Combined data from social media and internet sources as well as electronic health record information can accurately track and predict flu outbreaks in real time, according to a study published in PLOS Computational Biology.
For the study, researchers at Boston Children’s Hospital used ensemble modeling which uses different sources of information and predictive analytics to predict influenza activity in the U.S.
According to the study authors, flu outbreaks cause up to 500,000 deaths a year worldwide and an estimated 3,000 to 50,000 deaths a year in the U.S. The study authors state that frequently the severity of flu outbreaks cannot be assessed in a timely manner, and systems capable of providing estimates of influenza incidence are critical to allow health officials to properly prepare for and respond to outbreaks.

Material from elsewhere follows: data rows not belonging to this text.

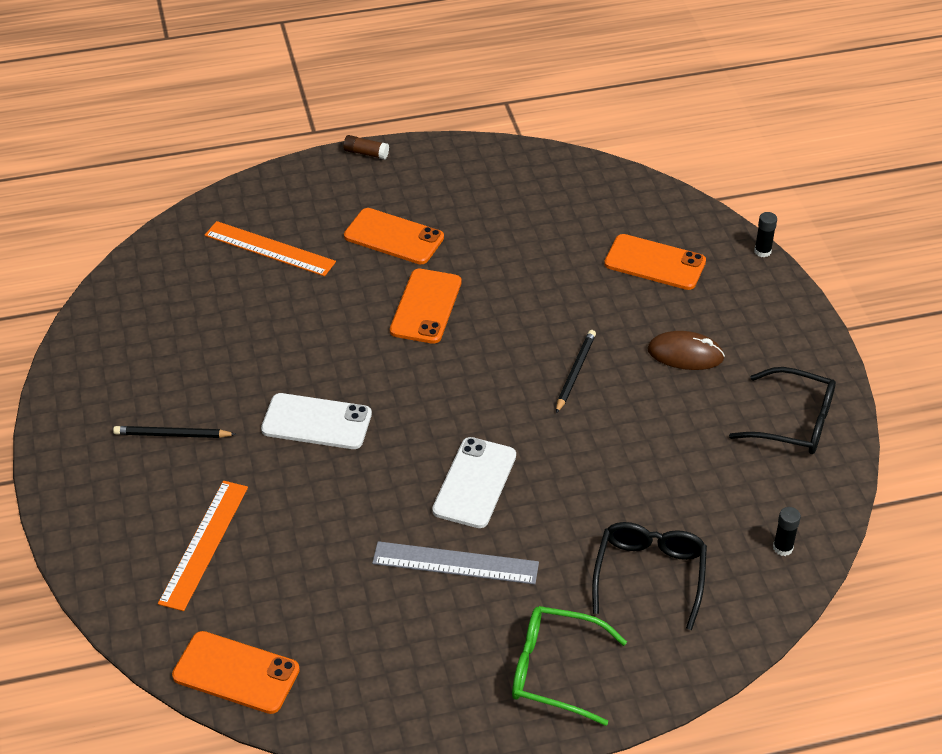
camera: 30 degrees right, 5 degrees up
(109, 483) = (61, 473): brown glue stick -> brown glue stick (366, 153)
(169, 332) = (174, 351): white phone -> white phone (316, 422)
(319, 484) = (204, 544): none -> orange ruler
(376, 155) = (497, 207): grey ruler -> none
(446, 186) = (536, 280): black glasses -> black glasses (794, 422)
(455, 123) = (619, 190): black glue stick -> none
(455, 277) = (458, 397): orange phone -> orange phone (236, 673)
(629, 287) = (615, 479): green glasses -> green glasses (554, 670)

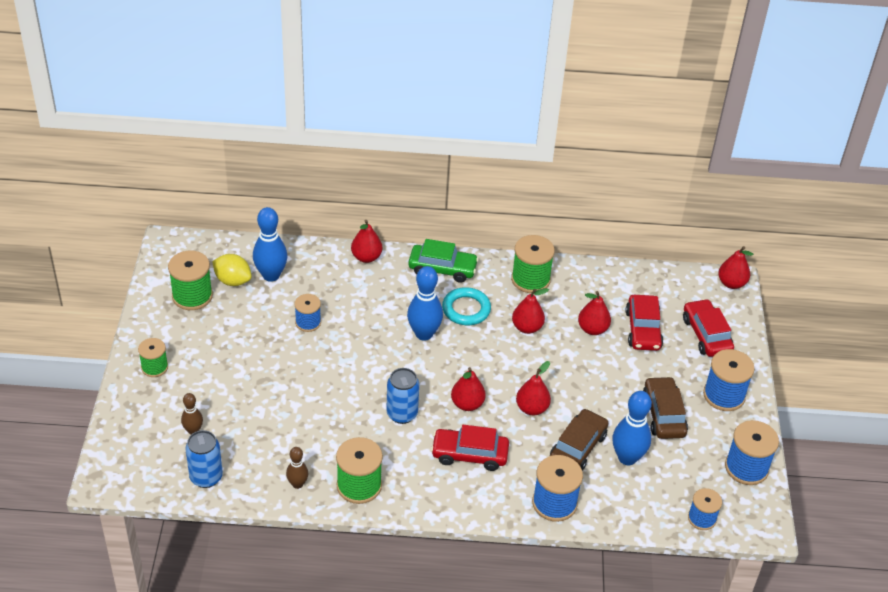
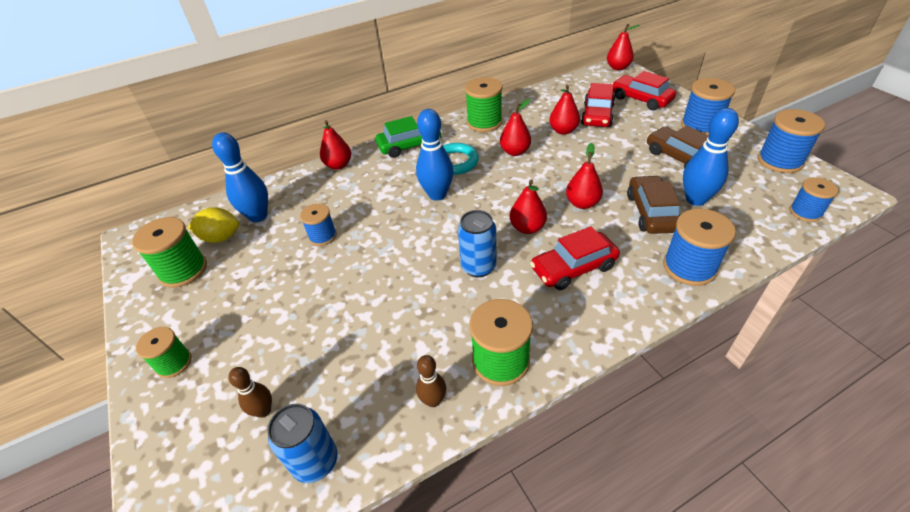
camera: 25 degrees left, 0 degrees up
(643, 329) = (597, 115): red car -> red car turned 45 degrees clockwise

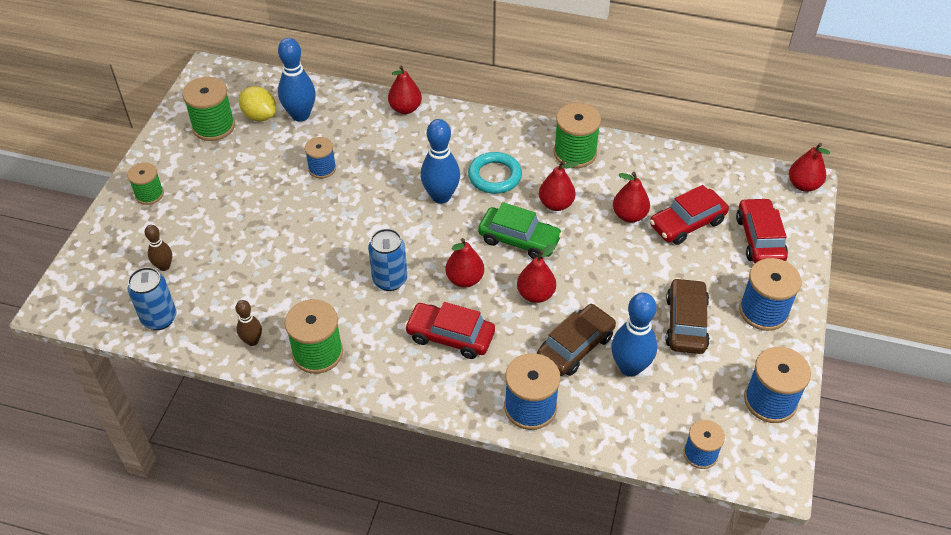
camera: 40 degrees right, 5 degrees up
(409, 145) = (482, 130): green car -> green car (519, 239)

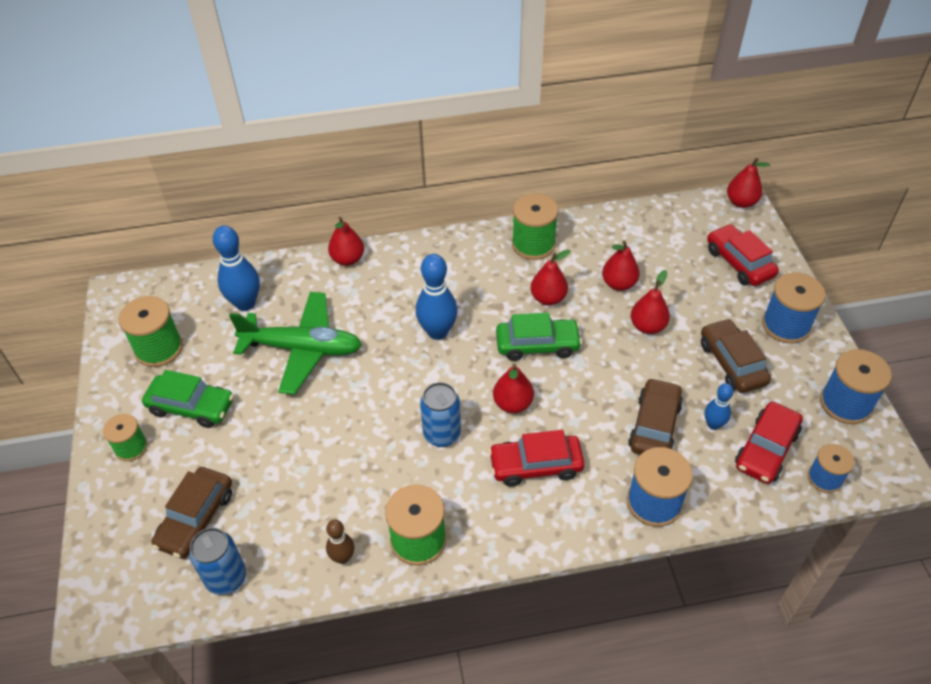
camera: 25 degrees left, 0 degrees up
(164, 266) = (196, 519): brown bowling pin -> brown car
(211, 181) = (191, 406): none -> green car
(260, 116) = (202, 320): yellow lemon -> none
(322, 168) = (302, 349): blue spool -> green plane
(494, 176) = (475, 293): turquoise ring -> none
(535, 294) = (586, 391): red pear -> red pear (647, 326)
(630, 367) = (713, 424): blue bowling pin -> blue bowling pin, size x0.56
(687, 223) = (672, 272): red car -> red car (766, 449)

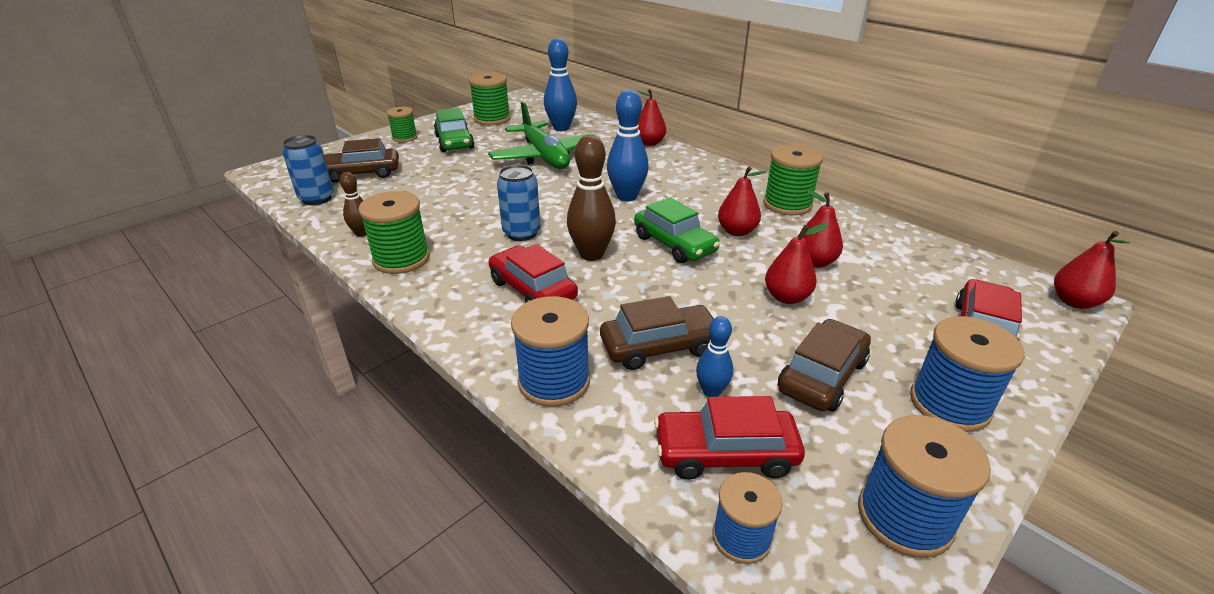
camera: 55 degrees right, 15 degrees down
(513, 404) = (591, 254): red pear -> brown bowling pin

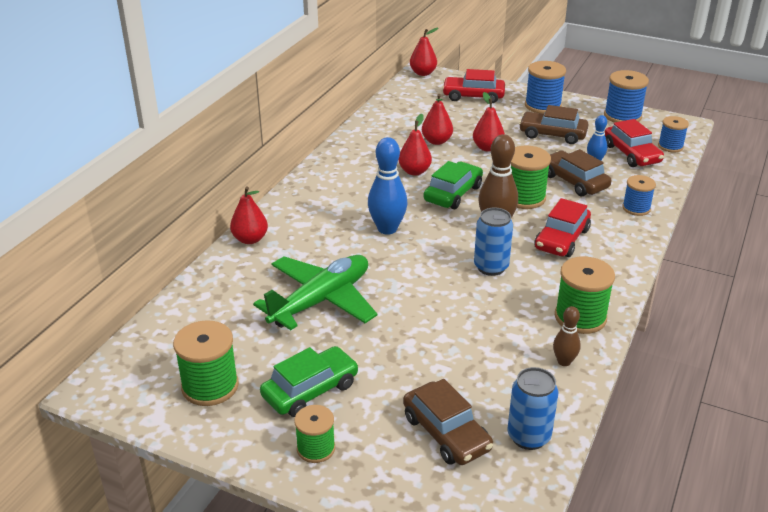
camera: 110 degrees left, 0 degrees up
(554, 381) = (636, 208): blue spool -> blue spool, size x0.63
(561, 128) = (224, 312): blue bowling pin -> none
(787, 204) = (354, 155): green spool -> green spool (524, 198)

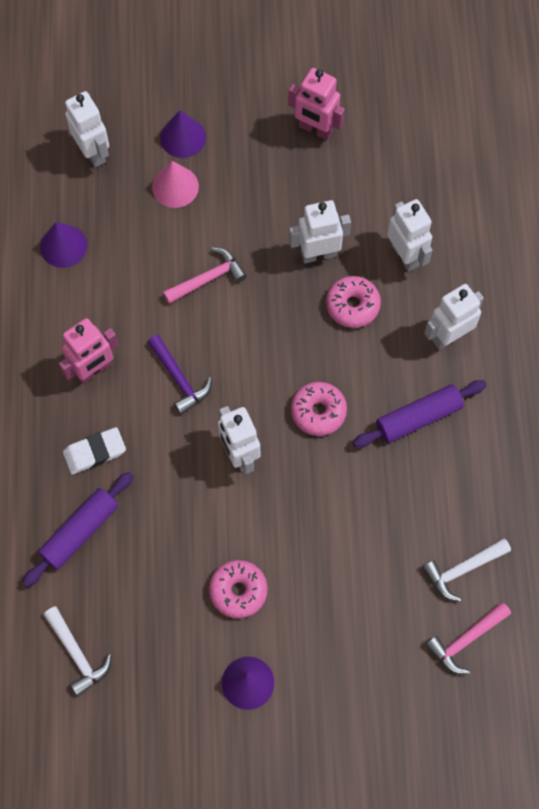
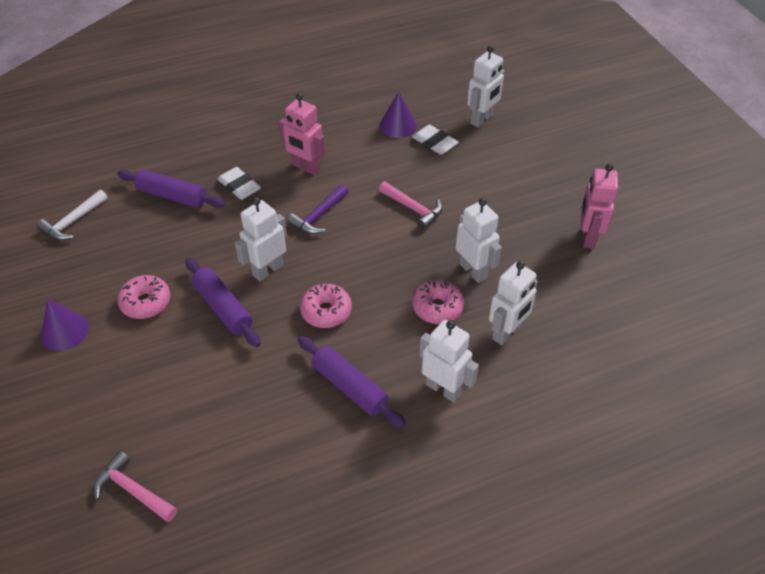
camera: 70 degrees right, 20 degrees down
(111, 217) = (434, 143): none -> white eraser
(175, 186) = (481, 169): pink cone -> none
(183, 137) = (526, 161): purple cone -> none
(276, 512) = (223, 308): none -> purple rolling pin
(462, 570) = (206, 467): white hammer -> none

The researchers leverage data from real-time hospital EHRs provided by athenahealth, Google searches, Twitter posts, Google Flu Trends and data from Flu Near You, a participatory surveillance system to predict flu symptoms for particular populations. And, the researchers evaluated the predictive ability of its ensemble approach during the 2013-2014 and 2014-2015 flu seasons.
“Our results show that our real-time ensemble predictions outperform every real-time flu predictor constructed independently with each data source. This fact suggests that combining information from multiple independent flu predictors is advantageous over simply choosing the best performing predictor. This is the case not only for real-time predictions but also for the one, two and three week forecasts presented,” the study authors wrote.
The combined model correlated almost perfectly with the CDC’s reports of annual flue activity for real time estimates, and reached a 90 percent correlation for a two-week horizon. The study’s methodology also produced predictions one week ahead of Google Flu Trends real-time estimates with comparable accuracy and
“Our findings suggest that the information from multiple data sources such as Google searches, Twitter microblogs, nearly real-time hospital visit records, and data from a participatory surveillance system, complement one another and produce the most accurate and robust set of flu predictions when combined optimally,” the study authors concluded.